Annual Revenue: $3,288,813

Net Cash Flow: $525,746

Industry: Manufacturing

Location: Australia

The Company is based in Australia, and it specializes in the design, fabrication, and installation of chemical dosing and water treatment systems. Founded in 1997, the company was born a project contractor: planning resources, mapping, and installing water treatment systems for municipal and commercial clients. In 2012 however, management began pivoting the company away from the project contractor / re-seller model and leaned into the development and sale of its own proprietary products as a means to scale revenue and significantly increase profit margins.
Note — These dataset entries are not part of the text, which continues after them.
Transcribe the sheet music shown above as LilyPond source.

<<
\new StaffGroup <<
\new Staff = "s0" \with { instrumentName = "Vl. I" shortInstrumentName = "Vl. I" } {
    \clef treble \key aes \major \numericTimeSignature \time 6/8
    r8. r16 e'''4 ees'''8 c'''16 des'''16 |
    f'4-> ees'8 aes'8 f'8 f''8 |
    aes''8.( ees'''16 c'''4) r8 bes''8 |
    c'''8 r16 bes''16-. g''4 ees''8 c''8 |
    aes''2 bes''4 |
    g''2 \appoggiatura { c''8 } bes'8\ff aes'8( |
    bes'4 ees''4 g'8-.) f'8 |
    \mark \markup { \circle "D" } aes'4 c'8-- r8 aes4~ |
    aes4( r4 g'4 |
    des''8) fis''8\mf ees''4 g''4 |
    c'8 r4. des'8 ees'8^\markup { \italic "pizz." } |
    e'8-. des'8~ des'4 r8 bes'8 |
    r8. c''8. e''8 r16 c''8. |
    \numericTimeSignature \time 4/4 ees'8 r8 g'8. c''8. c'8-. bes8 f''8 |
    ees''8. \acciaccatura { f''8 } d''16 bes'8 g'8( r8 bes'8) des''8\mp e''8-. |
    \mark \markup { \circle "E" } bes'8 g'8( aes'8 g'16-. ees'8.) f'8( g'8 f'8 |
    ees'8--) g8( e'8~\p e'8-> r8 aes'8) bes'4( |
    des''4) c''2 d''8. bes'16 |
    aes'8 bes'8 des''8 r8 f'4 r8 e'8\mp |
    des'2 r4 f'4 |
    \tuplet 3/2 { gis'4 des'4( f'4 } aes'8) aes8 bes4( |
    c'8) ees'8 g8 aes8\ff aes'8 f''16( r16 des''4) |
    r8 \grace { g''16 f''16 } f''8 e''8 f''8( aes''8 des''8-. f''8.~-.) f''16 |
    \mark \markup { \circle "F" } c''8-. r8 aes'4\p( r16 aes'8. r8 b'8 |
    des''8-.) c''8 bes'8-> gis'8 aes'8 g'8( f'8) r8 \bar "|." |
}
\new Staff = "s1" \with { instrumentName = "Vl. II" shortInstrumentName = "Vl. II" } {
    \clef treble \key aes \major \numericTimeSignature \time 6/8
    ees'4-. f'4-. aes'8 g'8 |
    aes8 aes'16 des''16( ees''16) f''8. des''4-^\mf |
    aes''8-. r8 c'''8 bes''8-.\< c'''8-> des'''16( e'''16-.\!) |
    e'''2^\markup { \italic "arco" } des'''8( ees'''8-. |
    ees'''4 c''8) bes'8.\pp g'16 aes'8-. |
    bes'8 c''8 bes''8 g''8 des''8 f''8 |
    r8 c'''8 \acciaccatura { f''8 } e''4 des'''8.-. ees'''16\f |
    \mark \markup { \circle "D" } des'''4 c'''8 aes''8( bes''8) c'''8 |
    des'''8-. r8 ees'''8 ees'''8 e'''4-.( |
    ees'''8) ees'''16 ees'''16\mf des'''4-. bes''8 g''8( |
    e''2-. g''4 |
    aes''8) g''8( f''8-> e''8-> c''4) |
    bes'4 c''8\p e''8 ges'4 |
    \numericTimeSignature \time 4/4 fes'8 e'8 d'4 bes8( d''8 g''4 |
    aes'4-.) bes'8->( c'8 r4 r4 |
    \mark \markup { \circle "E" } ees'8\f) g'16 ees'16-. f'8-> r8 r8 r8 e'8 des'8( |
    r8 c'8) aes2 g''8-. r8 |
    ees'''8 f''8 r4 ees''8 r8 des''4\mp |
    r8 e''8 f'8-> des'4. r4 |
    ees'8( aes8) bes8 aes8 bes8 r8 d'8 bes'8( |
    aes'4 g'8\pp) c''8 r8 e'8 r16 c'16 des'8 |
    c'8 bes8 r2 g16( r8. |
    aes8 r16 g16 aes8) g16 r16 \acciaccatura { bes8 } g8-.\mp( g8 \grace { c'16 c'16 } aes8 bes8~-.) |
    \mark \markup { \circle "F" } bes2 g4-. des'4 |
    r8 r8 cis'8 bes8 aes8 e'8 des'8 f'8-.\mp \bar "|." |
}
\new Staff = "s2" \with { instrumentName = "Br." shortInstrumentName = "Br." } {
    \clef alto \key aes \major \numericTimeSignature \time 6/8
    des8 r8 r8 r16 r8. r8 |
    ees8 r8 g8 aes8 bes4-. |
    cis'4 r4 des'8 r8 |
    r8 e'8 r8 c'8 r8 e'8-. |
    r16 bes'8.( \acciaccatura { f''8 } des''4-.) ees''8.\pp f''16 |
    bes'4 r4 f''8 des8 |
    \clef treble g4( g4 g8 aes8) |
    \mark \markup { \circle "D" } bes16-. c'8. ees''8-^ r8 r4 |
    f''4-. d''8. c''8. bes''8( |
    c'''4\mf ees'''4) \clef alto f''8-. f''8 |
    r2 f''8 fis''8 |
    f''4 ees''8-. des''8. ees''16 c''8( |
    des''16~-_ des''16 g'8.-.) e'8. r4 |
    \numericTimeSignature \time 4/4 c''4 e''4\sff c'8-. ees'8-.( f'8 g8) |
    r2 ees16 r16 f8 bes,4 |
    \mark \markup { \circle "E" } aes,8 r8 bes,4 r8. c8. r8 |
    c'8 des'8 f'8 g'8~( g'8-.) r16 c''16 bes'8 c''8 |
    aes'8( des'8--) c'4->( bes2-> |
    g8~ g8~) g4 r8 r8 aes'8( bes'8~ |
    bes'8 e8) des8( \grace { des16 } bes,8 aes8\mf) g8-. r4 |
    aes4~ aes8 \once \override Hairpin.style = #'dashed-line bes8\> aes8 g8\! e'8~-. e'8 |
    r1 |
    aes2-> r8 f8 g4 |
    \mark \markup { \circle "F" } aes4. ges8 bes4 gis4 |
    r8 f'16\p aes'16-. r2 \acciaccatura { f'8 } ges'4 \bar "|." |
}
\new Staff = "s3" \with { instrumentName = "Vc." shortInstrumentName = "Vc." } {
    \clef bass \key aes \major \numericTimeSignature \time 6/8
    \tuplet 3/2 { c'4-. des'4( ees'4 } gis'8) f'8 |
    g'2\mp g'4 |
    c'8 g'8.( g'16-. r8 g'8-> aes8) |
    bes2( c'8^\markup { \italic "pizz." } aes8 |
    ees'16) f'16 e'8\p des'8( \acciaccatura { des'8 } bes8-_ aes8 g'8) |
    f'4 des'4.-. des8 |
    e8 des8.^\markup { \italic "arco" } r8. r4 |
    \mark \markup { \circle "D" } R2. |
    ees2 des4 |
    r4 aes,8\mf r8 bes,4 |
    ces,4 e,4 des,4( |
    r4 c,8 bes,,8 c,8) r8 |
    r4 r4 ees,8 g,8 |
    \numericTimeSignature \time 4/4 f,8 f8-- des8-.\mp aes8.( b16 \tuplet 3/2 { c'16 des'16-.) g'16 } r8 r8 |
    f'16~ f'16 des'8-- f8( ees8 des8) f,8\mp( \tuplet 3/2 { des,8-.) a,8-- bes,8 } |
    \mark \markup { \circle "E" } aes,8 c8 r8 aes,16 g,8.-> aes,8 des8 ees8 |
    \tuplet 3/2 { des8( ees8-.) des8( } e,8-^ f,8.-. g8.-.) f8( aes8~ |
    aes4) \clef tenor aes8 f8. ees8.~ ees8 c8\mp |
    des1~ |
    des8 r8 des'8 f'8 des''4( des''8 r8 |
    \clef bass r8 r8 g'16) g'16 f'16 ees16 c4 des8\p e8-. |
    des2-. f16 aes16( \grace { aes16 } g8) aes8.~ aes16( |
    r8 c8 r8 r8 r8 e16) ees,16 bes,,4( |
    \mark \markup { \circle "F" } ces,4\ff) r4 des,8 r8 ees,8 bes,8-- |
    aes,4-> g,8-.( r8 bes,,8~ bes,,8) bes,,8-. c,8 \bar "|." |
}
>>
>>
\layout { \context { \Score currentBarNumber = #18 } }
To do so, management re-invested capital, funneling it directly into the R&D of its early chemical electrolysis and chemical generators. After several years of steady product evolution and market penetration, the company has built up a strong sales platform and international client list with many fortune 500 clients who demonstrate an ongoing interest in the quality and customizability of the company’s products.

In 2011, as the company continued to drive US sales, management formed a US pass-through entity. It serves only as a portal to do business with US customers and purchase US vendors’ components if necessary. The entity has no staff, no premises, and reports no profit (or losses).


Facilities Information:

The company has a 5,200 sq foot rented premises in Australia that includes an office and a workshop for the manufacturing of its proprietary generator systems. The company moved to this new, larger space in February of 2021 to accommodate its continual growth.



In the electrochemical generation of chlorine dioxide, the company has one major competitor. This competitor has been in the market for more than 15 years but does it not a direct competitor since it does not sell generators as a “service”. The company’s remaining (3 or 4) competitors are significantly smaller manufacturers, and they are more focused on the production of sodium hypochlorite, not generation, dosing, and control of chlorine gas.

Potential Growth:

Management has focused its product expansion in the chlorine dioxide and generators sales channel and is currently expanding its new chemical and electrochemical generation solutions. Demand from its current distributors in the US, New Zealand, and South Korea, has given management confidence to expect sustained growth upward. Prospective acquirers who can launch deeper into these regions and further internationally will reap the greatest benefits of the company’s rich and expanding product line. To further grow profitability, acquirers can move some or all of the company’s production to the United States. Doing so will not only cut down on foreign exchange and freight costs, but it will primarily reduce the cost of production by 3 to 5 times since Australian human capital is significantly more expensive in the production line.